Although this is a problem for those looking for research articles, it can also be an issue for the way published research becomes cited by others. For example, articles without abstracts or very brief abstracts were often found only after using exact topic words found in the article's title or by starting a search from within a specific critical care journal itself. Our experience has been previously demonstrated where the choice of keywords and abstract construction significantly impacts the likelihood that an article will be found using modern electronic searches [17].

This study does highlight the importance of sepsis and infectious disease as well as respiratory physiology in critical care with more than half the articles falling into 1 of these 2 broad categories. On the other hand, the most cited article was related to physiologic predictors of morbidity and mortality and the next 3 articles were related to mental status.

Limitations

This study, like previous ones focusing on citations, has several limitations. Perhaps the most relevant is the debate as to what constitutes the most influential articles within a professional discipline [1], [4], [18]. Citation data found in all bibliographic databases rely not only on correctly acquiring cited references but also on the assumption that a primary study cites other references that are most relevant to the published article. It is likely that this study captured many of the classic articles in critical care as each article in our list of the top 200 articles was cited at least 300 times. Considering that 46% of articles published in medicine are never even cited, this is a remarkable observation [19]. Certainly, these articles deserve attention and must have made an indelible impact. However, this is not always the case. Authors may preferentially cite their or their colleagues' previous works both because of familiarity or to increase the citation of that article. Recent scholarship on social networks, especially in the age of accelerated knowledge transmission, suggests that there may be an enhanced level of “connectedness” related to these networks [20], [21]. It is not known whether, or how, this connectedness may be influencing the dissemination and therefore the pattern of references within the critical care community or among specific critical care topics. However, it is possible that the pattern of some citations may reflect the influence of an individual, as some have referred to as the “ceremonial citation,” rather than the specific findings within an article [16], [22], [23]. In addition, authors are more likely to cite articles of their own language [8], [24] or articles that come from a highly cited journal. Not surprisingly, Baltussen found that among the most cited 45 articles, most of them came from non–critical care-focused journals [16]. Nevertheless, using citations as a proxy for influence and importance has both face validity and is supported by empiric data demonstrating that citation analyses correlate with articles with the highest quality hierarchies of evidence and research design [25].
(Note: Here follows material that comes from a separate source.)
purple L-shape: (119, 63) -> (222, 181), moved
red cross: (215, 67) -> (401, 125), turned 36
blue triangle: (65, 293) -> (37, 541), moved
Most importantly, the use of citations is also confounded by the effect of time from the year of publication [26] with peak of citations differing for different journals and areas of research. Once citations do peak, they eventually become part of common knowledge and are no longer cited. Previous studies suggest that articles peak 7 to 10 years after publication [15], [26]. It has been suggested that “classic” articles are relevant to only a few decades and many important articles are lost to the passage of time [15]. These findings may be supported by the fact that among the top 200 articles in this study, 158 were published during or after 2000. It is probably too early to tell how electronic databases will change the epidemiology of citation classics because it is easier to retrieve and perhaps cite influential articles than before the age of the Internet.

In conclusion, although Web-based search engines can produce lists of references within seconds to minutes, the utility of these searches can be quite limited as a complete end effective literature search remains an art. Periodic reviews of the literature may prove helpful to trainees mastering the most influential literature of our field as well as more established professionals searching for starting points for new investigations.